Dataset content >>
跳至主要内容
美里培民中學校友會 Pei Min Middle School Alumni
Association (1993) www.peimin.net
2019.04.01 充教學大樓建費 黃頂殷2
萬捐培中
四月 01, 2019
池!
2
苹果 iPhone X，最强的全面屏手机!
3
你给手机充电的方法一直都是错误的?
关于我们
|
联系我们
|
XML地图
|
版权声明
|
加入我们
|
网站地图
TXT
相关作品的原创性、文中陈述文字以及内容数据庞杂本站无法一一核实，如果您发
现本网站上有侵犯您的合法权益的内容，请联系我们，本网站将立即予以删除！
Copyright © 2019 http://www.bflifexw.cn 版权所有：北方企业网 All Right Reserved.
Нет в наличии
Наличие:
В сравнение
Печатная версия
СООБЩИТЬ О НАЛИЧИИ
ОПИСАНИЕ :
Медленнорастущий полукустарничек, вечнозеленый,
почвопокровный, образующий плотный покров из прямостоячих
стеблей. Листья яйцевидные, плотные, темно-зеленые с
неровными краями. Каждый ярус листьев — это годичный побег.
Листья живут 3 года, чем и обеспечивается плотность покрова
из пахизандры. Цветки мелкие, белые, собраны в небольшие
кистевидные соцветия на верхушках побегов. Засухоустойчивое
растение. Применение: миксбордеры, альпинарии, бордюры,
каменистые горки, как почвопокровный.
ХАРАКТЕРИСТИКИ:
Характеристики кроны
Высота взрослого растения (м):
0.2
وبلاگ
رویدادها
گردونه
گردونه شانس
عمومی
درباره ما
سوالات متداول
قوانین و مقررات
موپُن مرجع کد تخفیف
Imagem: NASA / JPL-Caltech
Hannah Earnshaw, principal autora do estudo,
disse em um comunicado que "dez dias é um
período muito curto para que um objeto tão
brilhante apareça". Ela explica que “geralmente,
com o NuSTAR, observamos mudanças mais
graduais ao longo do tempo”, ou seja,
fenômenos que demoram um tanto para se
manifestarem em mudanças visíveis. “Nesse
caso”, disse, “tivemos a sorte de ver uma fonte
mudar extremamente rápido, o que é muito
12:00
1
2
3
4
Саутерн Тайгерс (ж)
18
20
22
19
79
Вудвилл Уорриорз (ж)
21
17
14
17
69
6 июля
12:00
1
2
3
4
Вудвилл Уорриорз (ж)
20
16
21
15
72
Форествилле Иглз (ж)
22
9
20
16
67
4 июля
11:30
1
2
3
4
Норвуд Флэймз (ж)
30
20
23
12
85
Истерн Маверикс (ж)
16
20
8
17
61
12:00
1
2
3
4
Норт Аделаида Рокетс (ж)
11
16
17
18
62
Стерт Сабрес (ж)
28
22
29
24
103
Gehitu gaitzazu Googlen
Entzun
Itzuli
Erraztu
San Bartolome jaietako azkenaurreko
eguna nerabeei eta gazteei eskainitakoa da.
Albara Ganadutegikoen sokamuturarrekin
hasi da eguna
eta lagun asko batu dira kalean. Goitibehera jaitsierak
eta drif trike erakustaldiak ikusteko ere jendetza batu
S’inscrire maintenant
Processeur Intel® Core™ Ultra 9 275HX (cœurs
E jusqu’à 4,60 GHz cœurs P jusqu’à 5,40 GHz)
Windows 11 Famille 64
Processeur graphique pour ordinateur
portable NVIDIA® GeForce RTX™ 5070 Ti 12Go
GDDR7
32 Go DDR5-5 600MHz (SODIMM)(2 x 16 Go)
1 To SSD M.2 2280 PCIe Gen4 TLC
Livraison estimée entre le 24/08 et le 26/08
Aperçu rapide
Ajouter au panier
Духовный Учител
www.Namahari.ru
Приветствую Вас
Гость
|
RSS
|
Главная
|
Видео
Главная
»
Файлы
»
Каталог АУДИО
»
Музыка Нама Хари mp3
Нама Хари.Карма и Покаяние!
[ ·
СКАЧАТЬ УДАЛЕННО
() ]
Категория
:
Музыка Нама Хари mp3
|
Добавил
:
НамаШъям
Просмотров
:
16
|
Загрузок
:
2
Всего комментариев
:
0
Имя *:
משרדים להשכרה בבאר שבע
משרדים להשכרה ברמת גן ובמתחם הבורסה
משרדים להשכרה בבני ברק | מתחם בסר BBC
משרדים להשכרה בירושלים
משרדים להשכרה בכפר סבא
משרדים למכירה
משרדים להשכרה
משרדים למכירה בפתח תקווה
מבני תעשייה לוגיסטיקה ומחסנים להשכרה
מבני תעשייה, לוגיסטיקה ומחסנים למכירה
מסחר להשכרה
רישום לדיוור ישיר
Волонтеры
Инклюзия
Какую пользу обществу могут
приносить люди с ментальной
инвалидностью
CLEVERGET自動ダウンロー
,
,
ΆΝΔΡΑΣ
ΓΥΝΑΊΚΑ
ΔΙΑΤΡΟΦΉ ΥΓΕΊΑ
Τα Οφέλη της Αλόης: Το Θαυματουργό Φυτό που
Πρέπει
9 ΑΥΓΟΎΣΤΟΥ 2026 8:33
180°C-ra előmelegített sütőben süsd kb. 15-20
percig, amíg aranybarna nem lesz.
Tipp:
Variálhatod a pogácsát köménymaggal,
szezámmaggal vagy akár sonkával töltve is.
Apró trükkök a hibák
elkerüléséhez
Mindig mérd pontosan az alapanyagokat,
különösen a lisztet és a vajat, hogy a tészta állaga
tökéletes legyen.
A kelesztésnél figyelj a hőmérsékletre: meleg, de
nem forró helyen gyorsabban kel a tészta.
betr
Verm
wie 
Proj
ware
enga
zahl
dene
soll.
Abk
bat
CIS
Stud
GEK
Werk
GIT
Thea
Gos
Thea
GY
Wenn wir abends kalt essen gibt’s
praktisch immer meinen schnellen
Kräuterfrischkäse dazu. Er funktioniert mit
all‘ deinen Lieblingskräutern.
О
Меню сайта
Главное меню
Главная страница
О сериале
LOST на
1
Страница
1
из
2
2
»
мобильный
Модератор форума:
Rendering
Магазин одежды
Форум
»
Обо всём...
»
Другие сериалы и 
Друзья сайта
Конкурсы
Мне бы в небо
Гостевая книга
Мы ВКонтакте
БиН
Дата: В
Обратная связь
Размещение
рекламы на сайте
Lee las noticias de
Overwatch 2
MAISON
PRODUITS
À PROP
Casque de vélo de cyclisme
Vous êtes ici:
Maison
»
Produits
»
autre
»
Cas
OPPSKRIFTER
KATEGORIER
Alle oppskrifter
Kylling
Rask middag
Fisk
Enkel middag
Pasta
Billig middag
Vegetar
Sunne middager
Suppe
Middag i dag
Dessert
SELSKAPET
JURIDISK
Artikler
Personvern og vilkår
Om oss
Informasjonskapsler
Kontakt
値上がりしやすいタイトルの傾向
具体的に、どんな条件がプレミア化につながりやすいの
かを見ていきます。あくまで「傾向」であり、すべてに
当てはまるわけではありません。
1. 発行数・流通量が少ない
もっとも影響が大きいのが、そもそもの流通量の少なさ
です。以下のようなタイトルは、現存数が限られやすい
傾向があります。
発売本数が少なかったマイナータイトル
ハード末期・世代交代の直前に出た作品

Try it >> Gather all lines with the string "ומחסנים" from the data.

Exercise output >>
מבני תעשייה לוגיסטיקה ומחסנים להשכרה
מבני תעשייה, לוגיסטיקה ומחסנים למכירה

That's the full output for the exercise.